A group of 100 students aged 8–17 performed in this extravaganza that featured the music of Duke Ellington and the story of “Jazzland” conceived, written, directed and choreographed by Aubrey Lynch II. The Jazz Ambassadors of the U.S. Army Field Band, the official touring big band of the United States Army that was formed in 1969, opened the show.
In “Jazzland,” anything is possible—it’s where Duke Ellington’s music comes alive. The characters included Little Duke, Queen Madame Ella and Demon Dream Thief. There were singers, tap dancers and lots of dancing from the youngsters, who were wearing terrific costumes that kept the young audience and parents dancing on the edge of their seats. “I liked everything, the music and the dancing. My little brother was good too,” said a young student.

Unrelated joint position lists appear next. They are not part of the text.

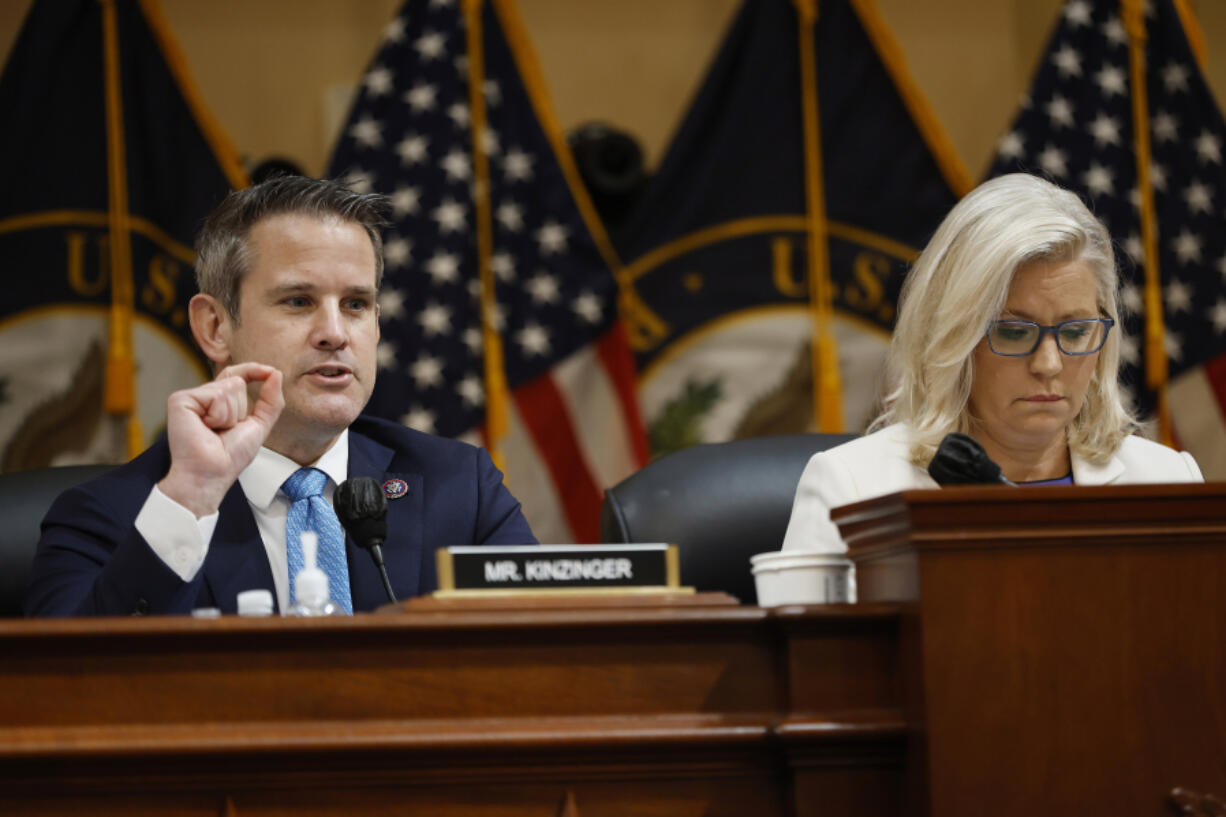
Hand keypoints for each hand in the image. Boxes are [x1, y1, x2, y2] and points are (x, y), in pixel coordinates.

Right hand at [157, 363, 283, 516]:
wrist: (213, 473)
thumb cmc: (231, 457)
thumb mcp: (259, 426)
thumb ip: (271, 401)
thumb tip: (275, 373)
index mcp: (218, 402)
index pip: (237, 375)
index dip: (253, 370)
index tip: (269, 372)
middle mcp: (203, 397)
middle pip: (237, 381)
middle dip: (241, 409)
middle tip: (225, 431)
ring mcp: (190, 397)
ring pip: (229, 387)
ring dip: (231, 415)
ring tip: (215, 431)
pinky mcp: (180, 399)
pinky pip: (216, 394)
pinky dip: (219, 415)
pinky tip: (206, 427)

The student performers came from a variety of schools, including Booker T. Washington Middle School, the Ailey School: Junior Division, Dance Theatre of Harlem, Wadleigh Secondary School for the Performing Arts, John V. Lindsay Wildcat and Northside Center for Child Development. “Many people don’t know that jazz is a catalyst to other music,” stated Bronx resident Gary Dobson.
Lynch, the artistic director and founder, believes the arts are not extracurricular but “extra-essential.” As a former dancer with Alvin Ailey Dance Theater and former associate producer of Disney’s “The Lion King,” he has experienced the life changing power of the arts and the unique way they present lessons necessary for success.
“This performance was very good because it introduces kids to jazz,” said Mary Johnson, a parent. Let’s hope partnerships like this become more familiar throughout all the boroughs on a regular basis.